[[ Text passage open ]]
# Dear Friends Today I Lost My Best Friend In The Wo



## wolf97 (Sep 4, 2007)

Dear Friends Today I Lost My Best Friend In The World Gweenie My Long Time Friend Is Now Gone I Will Never See Her Again

I’m waiting for you! Where did you go? Since that day when the whole family was upset and crying, and you weren't there for our evening walk, I’ve had an empty feeling inside me and all I want to do is find you. Now all I have are memories because you just aren't where you always used to be.
I remember how you and I would be the first ones up in the morning… we would take our walk before all the other people and cars would wake up. You and me, the soft morning sunlight and a chorus of birds happily announcing the arrival of another new day… that’s how every day would start. Now I walk alone when the family lets me out.
Sometimes we’d go one way, up the hill to the old cemetery under the broad, outstretched arms of the big White Pine trees. Some days you’d pick the other way and down the road we’d hike to Eddy Creek where I could swim and look for frogs. I never knew which way you were going to choose, you always made me guess and sometimes I’d guess wrong and you’d say, “No. We’re going this way today.”
[[ Text passage closed ]]
Activity A:
Can you repeat the post about Gweenie word for word, everything from "I’m waiting for" down to "used to be."?
Activity B:
In the post about Gweenie, what trees stood over the old cemetery up the hill?
Activity C:
Could you write the next part of the post about Gweenie, picking up after its final sentence?
The entries that come next are separate material and unrelated to the post about Gweenie.
[[ Raw data open ]]
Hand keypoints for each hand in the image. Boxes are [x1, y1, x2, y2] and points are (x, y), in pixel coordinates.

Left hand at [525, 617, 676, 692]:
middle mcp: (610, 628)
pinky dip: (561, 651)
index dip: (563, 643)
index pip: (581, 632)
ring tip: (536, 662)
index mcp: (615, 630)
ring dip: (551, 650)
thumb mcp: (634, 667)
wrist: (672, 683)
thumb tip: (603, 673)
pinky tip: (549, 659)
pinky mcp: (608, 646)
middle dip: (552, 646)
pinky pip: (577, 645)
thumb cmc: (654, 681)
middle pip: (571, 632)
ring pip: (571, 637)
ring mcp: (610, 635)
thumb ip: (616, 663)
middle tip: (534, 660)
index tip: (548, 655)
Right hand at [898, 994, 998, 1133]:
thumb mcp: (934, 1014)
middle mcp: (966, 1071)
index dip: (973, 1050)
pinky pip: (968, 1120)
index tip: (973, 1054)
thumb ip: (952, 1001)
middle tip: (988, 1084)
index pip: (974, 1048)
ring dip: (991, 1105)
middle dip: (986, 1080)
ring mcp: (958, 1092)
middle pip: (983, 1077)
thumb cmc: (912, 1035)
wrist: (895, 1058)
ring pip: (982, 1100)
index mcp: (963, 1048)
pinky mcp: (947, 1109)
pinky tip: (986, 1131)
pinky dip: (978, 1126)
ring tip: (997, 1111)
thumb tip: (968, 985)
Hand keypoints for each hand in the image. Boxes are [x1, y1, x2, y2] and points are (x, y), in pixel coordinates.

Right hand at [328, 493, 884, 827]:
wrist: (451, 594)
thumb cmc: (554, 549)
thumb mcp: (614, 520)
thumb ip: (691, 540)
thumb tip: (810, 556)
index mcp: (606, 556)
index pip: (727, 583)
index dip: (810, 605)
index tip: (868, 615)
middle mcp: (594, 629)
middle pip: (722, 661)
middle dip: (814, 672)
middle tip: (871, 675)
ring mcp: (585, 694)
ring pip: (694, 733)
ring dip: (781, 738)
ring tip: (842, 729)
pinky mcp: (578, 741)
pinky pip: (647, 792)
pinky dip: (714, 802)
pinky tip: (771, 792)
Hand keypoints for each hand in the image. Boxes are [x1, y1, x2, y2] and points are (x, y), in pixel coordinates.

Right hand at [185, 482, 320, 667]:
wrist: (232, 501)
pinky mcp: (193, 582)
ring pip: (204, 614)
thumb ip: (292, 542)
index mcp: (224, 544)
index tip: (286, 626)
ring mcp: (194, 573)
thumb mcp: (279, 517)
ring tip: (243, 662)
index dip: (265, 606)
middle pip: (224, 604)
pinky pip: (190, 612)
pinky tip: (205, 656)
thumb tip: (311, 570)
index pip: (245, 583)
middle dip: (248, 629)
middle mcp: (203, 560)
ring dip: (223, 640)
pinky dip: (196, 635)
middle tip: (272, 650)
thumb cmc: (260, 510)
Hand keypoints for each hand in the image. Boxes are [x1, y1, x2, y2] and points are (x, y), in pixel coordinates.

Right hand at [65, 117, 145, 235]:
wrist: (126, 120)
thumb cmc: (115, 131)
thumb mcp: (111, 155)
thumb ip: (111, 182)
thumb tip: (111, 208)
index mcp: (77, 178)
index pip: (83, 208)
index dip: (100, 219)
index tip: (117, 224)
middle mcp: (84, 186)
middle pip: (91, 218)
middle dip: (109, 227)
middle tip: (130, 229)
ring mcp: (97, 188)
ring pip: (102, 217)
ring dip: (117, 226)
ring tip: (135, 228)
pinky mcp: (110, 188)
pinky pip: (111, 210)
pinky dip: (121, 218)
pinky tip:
[[ Raw data closed ]]
Response box A:
I’m waiting for you! Where did you go? Since that day when the whole family was upset and crying, and you weren't there for our evening walk, I’ve had an empty feeling inside me and all I want to do is find you. Now all I have are memories because you just aren't where you always used to be.

Response box B:
The big White Pine trees.

Response box C:
Those walks we took were our private times together. I got really excited before our walks because you always let me be myself. You let me run and follow the scent trails of other animals. You let me dig up things that smelled good. You let me carry sticks in my mouth just because it felt good. I think you knew how proud I was whenever I could prance about with a useless old stick in my mouth. Sometimes I’d drop it at your feet and you’d pretend you didn’t know what to do with it. You’d tease me and ask, “What’s this for? What do you want me to do with this ole stick?” I’d dance around and bark and crouch really low and you’d say, “Oh, I see” and you’d send it flying through the air for me to fetch.
You knew I especially liked it when you’d throw a stick into Eddy Creek and I’d have to do some fancy swimming to retrieve it before it was carried off around the bend. I liked Eddy Creek, even when you’d tell me to lie down under the big willow tree for long naps while you worked your newest homemade trout fly across the water’s surface. I liked those naps and you liked those smelly little trout we’d take home for supper. I liked waiting for you back then because I always knew we’d play again tomorrow. Where did you go? I’m waiting for you!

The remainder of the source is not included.